**YOUR INSTRUCTIONS**. Leaving out the pictures, restate each record below word for word.
+ + + + +
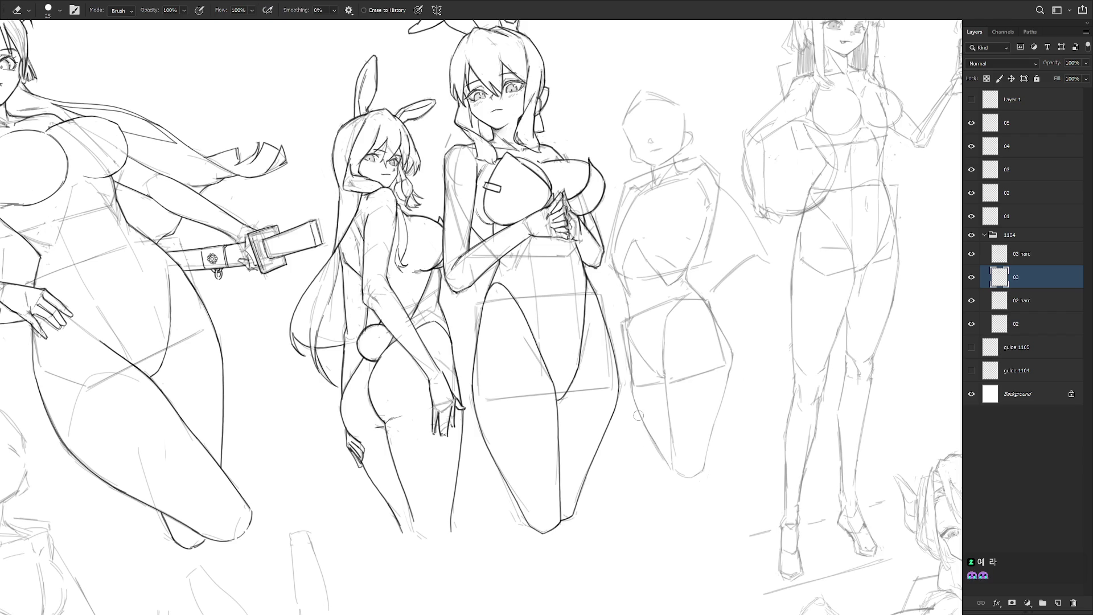
key("b")
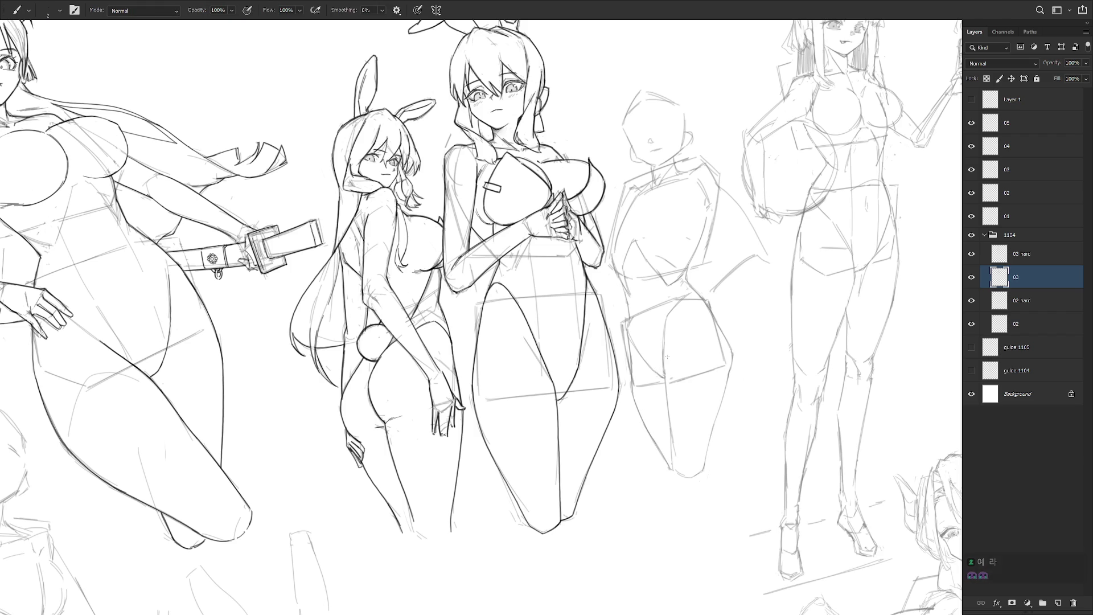
key("e")
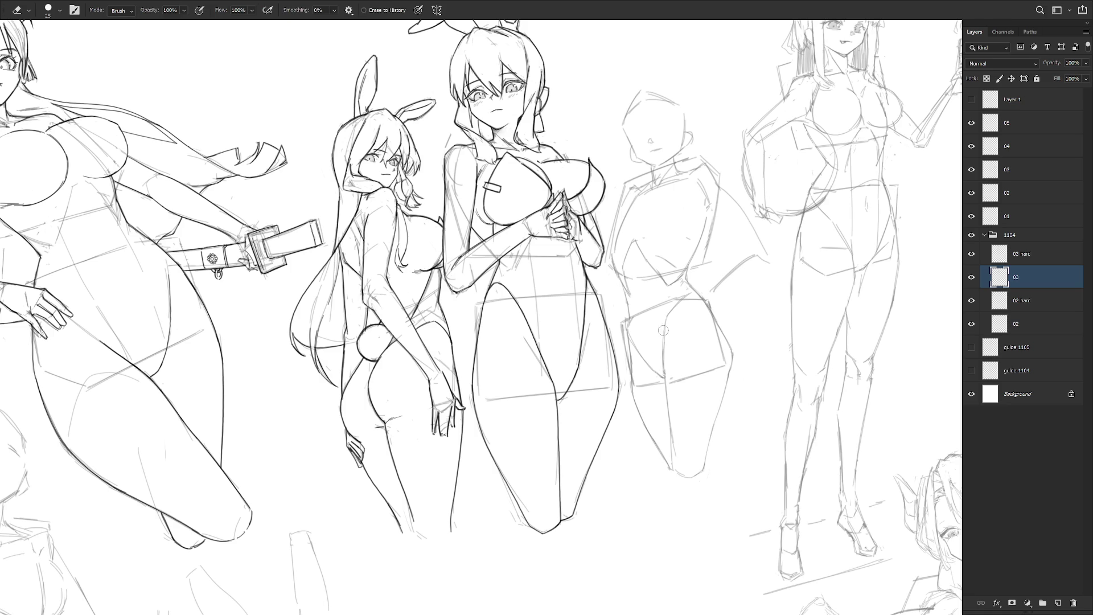
key("b")
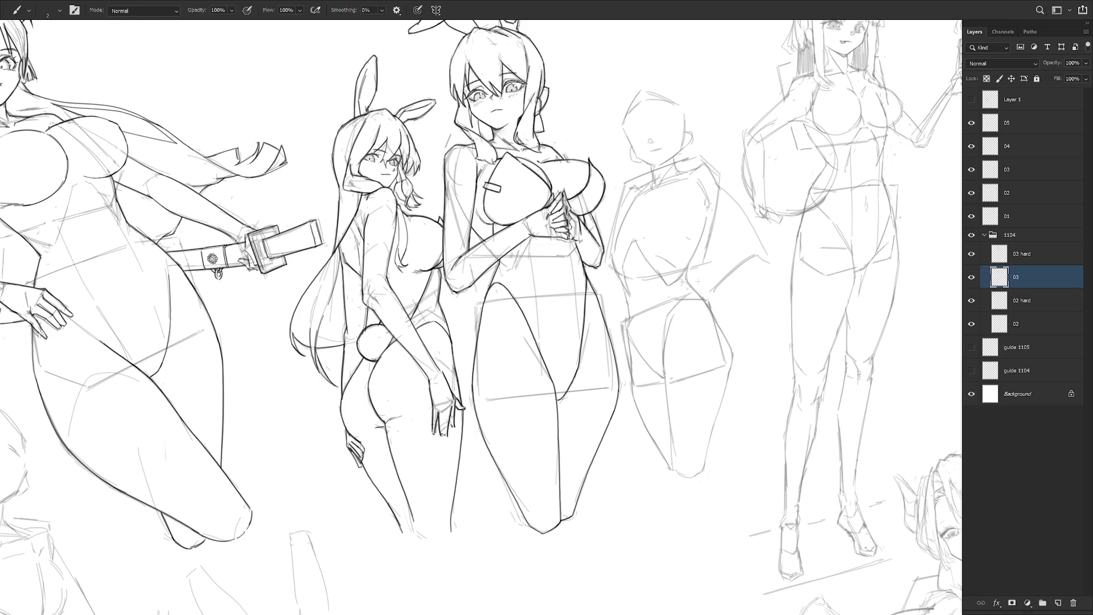
key("e")
key("b")
key("e")
key("b")
key("e")
key("b")
key("e")
key("b")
+ + + + +
**RESULT BELOW**.
key("b")
key("e")
key("b")
key("e")
key("b")
key("e")
key("b")
key("e")
key("b")
key("e")
key("b")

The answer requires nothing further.